The Volokh Conspiracy
Mostly law professors | Sometimes contrarian | Often libertarian | Always independent
Several lawsuits have been filed against the Biden Administration's requirement that workers at Medicare and Medicaid service providers obtain COVID-19 vaccines. (The so-called CMS rule, because it was promulgated by the Center for Medicare and Medicaid Services (CMS).) Unlike the legal challenges to the OSHA COVID-19 vaccine-or-test mandate, these challenges are proceeding separately in district courts around the country. [For background on this rule, see my posts here and here.]
These lawsuits have produced some preliminary rulings. A federal district court in Florida denied that state's request for a preliminary injunction against the CMS rule. Florida has appealed this ruling to the U.S. Court of Appeals for the Eleventh Circuit.
A suit filed by ten states in federal district court in Missouri was received more favorably. On Monday, a federal judge there granted a request for preliminary injunction, barring the CMS rule from going into effect in the ten plaintiff states (Missouri, Nebraska, Arkansas, Kansas, Iowa, Wyoming, Alaska, South Dakota, North Dakota, and New Hampshire). The opinion here is straight-forward, in that it largely tracks and embraces the plaintiffs' arguments without much consideration. The federal government is appealing this decision to the U.S. Court of Appeals for the Eighth Circuit, where I expect the court to provide more careful analysis (whether or not it reaches the same result).
On Tuesday, a federal district court in Louisiana looked favorably on another suit against the CMS rule, this one filed by fourteen states (Louisiana, Montana, Arizona, Alabama, Georgia, Idaho, Indiana, Mississippi, Oklahoma, South Carolina, Utah, West Virginia, Kentucky, and Ohio). As in Missouri, the court here granted the request for a preliminary injunction.
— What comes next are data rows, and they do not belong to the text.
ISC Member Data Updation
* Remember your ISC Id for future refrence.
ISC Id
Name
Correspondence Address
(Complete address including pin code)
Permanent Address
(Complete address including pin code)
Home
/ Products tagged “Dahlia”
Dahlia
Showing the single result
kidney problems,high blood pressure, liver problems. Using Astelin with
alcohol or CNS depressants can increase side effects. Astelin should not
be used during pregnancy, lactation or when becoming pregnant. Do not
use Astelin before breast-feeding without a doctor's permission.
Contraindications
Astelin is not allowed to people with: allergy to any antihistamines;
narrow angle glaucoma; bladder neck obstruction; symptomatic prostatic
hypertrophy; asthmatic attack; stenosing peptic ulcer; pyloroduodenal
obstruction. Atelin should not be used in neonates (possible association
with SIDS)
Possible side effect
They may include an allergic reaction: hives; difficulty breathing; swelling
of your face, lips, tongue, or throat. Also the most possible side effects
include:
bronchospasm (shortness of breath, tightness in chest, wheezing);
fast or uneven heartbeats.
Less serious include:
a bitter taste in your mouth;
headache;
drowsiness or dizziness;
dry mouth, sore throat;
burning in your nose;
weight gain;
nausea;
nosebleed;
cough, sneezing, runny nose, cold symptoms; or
Unlike in the Missouri case, the court hear ordered nationwide relief, and without much justification.
Here is how Judge Terry Doughty justified the grant of a nationwide injunction against the CMS rule, as opposed to relief limited to the plaintiff states.
In addressing the geographic scope of the preliminary injunction, due to the nationwide scope of the CMS Mandate, a nationwide injunction is necessary due to the need for uniformity. Texas, 809 F.3d at 187-88. Although this Court considered limiting the injunction to the fourteen Plaintiff States, there are unvaccinated healthcare workers in other states who also need protection. Therefore, the scope of this injunction will be nationwide, except for the states of Alaska, Arkansas, Iowa, Kansas, Missouri, New Hampshire, Nebraska, Wyoming, North Dakota, South Dakota, since these ten states are already under a preliminary injunction order dated November 29, 2021, out of the Eastern District of Missouri.
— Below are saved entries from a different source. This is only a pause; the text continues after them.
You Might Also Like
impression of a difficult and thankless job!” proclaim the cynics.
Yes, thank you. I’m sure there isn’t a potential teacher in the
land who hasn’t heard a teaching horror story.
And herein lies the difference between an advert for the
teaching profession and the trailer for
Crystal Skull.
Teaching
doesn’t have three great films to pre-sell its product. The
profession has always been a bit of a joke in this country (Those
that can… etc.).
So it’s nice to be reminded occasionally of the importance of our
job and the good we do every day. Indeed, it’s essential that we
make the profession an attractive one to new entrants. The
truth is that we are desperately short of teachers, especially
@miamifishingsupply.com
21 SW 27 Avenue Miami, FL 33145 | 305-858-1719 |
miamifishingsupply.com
To call this rationale paltry would be generous. There is no generalized need for uniformity when issuing injunctions. Nationwide injunctions are the exception not the rule, and it has long been common for federal regulations to be in effect in some parts of the country but not in others as legal challenges wind their way through the courts (and sometimes, long after, as occurred with the Army Corps/EPA "migratory bird rule").
The only authority Judge Doughty cites for the necessity of providing nationwide relief is the U.S. Court of Appeals for the Fifth Circuit's decision in Texas v. United States, which challenged the DAPA immigration reforms. And what did the Fifth Circuit say in that case? Here we go:
The government claims that the nationwide scope of the injunction is an abuse of discretion and requests that it be confined to Texas or the plaintiff states. But the Constitution requires "an uniform Rule of Naturalization"; Congress has instructed that "the immigration laws of the United States should be enforced vigorously and uniformly "; and the Supreme Court has described immigration policy as "a comprehensive and unified system."Partial implementation of DAPA would "detract[ ] from the 'integrated scheme of regulation' created by Congress,"and there is a substantial likelihood that a geographically-limited injunction would be ineffective because DAPA beneficiaries would be free to move among states. (Emphases in original.)
Texas v. U.S. was an immigration case, and firmly rested the need to provide extraordinary, nationwide relief on the fact that the Constitution and Congress both support providing nationwide relief in such cases because of the distinct national interests in uniform immigration policy. The CMS Rule, on the other hand, has nothing to do with immigration, nor do any of the interests involve similarly implicate national interests or create a need for national reform. What does Judge Doughty offer to justify his claim? The fact that "there are unvaccinated healthcare workers in other states who also need protection"—workers who were not represented in the case nor within the Court's jurisdiction. This is weak stuff. While the Fifth Circuit might well conclude an injunction is justified on appeal, I doubt it will look kindly on the nationwide relief.
A fourth case against the mandate has been filed in Texas. The state there is seeking a preliminary injunction too, but the injunction is not particularly necessary anymore, given the nationwide injunction entered in Louisiana.